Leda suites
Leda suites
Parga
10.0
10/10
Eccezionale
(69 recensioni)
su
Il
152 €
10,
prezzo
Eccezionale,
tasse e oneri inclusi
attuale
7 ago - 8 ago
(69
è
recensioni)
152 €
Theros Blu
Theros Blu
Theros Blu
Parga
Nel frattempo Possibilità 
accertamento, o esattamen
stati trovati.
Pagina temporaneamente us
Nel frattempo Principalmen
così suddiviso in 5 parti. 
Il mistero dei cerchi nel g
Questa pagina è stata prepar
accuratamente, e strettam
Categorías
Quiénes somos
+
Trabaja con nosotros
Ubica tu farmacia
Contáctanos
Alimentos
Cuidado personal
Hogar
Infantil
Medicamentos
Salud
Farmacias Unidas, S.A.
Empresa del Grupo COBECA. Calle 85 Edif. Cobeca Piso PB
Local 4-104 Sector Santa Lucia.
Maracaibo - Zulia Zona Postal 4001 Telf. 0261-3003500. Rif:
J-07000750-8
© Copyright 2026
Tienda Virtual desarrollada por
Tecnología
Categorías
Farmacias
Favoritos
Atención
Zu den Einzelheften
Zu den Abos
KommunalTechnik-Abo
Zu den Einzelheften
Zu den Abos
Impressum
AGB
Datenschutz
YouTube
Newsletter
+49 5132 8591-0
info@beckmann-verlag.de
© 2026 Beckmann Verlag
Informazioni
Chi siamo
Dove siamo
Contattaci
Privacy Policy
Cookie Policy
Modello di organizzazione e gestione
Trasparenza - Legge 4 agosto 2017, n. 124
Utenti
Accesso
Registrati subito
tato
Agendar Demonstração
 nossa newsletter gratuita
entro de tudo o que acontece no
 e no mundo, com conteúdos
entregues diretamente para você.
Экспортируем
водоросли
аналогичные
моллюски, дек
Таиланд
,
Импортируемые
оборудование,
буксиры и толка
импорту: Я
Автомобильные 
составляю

::::::::::

◆ PROBLEM TO SOLVE:
Please return the records above in their exact form.

◆ SOLUTION FOR THIS TASK:
Leda suites
Leda suites
Parga
10.0
10/10
Eccezionale
(69 recensioni)
su
Il
152 €
10,
prezzo
Eccezionale,
tasse e oneri inclusi
attuale
7 ago - 8 ago
(69
è
recensioni)
152 €
Theros Blu
Theros Blu
Theros Blu
Parga
Nel frattempo Possibilità 
accertamento, o esattamen
stati trovati.
Pagina temporaneamente us
Nel frattempo Principalmen
così suddiviso in 5 parti. 
Il mistero dei cerchi nel g
Questa pagina è stata prepar
accuratamente, e strettam
Categorías
Quiénes somos
+
Trabaja con nosotros
Ubica tu farmacia
Contáctanos
Alimentos
Cuidado personal
Hogar
Infantil
Medicamentos
Salud
Farmacias Unidas, S.A.
Empresa del Grupo COBECA. Calle 85 Edif. Cobeca Piso PB
Local 4-104 Sector Santa Lucia.
Maracaibo - Zulia Zona Postal 4001 Telf. 0261-3003500. Rif:
J-07000750-8
© Copyright 2026
Tienda Virtual desarrollada por
Tecnología
Categorías
Farmacias
Favoritos
Atención
Zu den Einzelheften
Zu den Abos
KommunalTechnik-Abo
Zu den Einzelheften
Zu den Abos
Impressum
AGB
Datenschutz
YouTube
Newsletter
+49 5132 8591-0
info@beckmann-verlag.de
© 2026 Beckmann Verlag
Informazioni
Chi siamo
Dove siamo
Contattaci
Privacy Policy
Cookie Policy
Modello di organizzazione e gestione
Trasparenza - Legge 4 agosto 2017, n. 124
Utenti
Accesso
Registrati subito
tato
Agendar Demonstração
 nossa newsletter gratuita
entro de tudo o que acontece no
 e no mundo, com conteúdos
entregues diretamente para você.
Экспортируем
водоросли
аналогичные
моллюски, дек
Таиланд
,
Импортируемые
оборудование,
буксиры и толка
импорту: Я
Автомобильные 
составляю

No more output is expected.